**Problem to work on**
Scan the lines below for "company"; report the number of lines that contain it, and only that.

Records from a collection
══════════

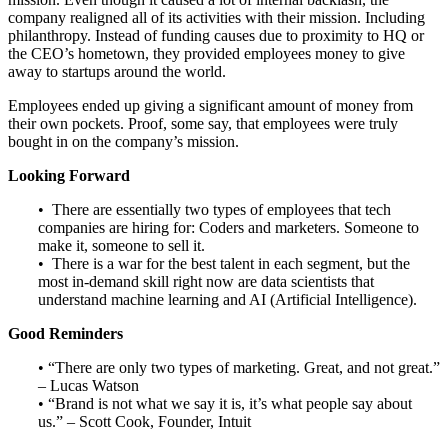
company realigned all of its activities with their mission. Including
philanthropy. Instead of funding causes due to proximity to HQ or
the CEO’s hometown, they provided employees money to give
away to startups around the world.
Employees ended up giving a significant amount of money from
their own pockets. Proof, some say, that employees were truly
bought in on the company’s mission.
Looking Forward
• There are essentially two types of employees that tech
companies are hiring for: Coders and marketers. Someone to
make it, someone to sell it.
• There is a war for the best talent in each segment, but the
most in-demand skill right now are data scientists that
understand machine learning and AI (Artificial Intelligence).
Good Reminders
• “There are only two types of marketing. Great, and not great.”
– Lucas Watson
• “Brand is not what we say it is, it’s what people say about
us.” – Scott Cook, Founder, Intuit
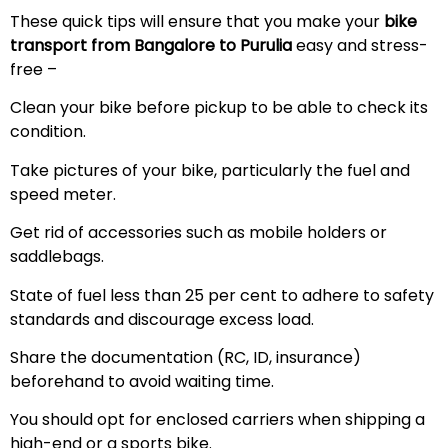
These quick tips will ensure that you make your
bike
transport from Bangalore to Purulia
easy and stress-
free –
Clean your bike before pickup to be able to check its
condition.
Take pictures of your bike, particularly the fuel and
speed meter.
Get rid of accessories such as mobile holders or
saddlebags.
State of fuel less than 25 per cent to adhere to safety
standards and discourage excess load.
Share the documentation (RC, ID, insurance)
beforehand to avoid waiting time.
You should opt for enclosed carriers when shipping a
high-end or a sports bike.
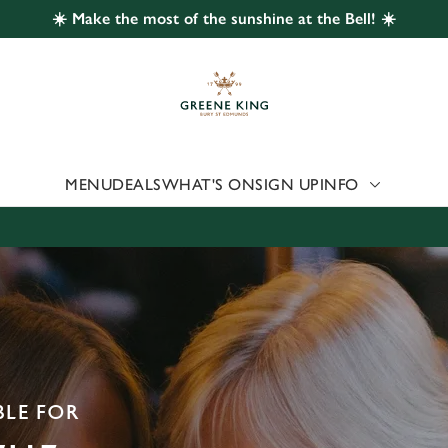
☀️ Make the most of the sunshine at the Bell! ☀️
 website and for marketing, statistics and to save your preferen
 'Allow all cookies'. To accept only essential cookies click 'Use
ually choose which cookies we can or can't use, use the options a
 can change your settings at any time.
MENU
DEALS
WHAT'S ON
SIGN UP
INFO
Preferences
Statistics
Marketing
BLE FOR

══════════

**Exercise output**
2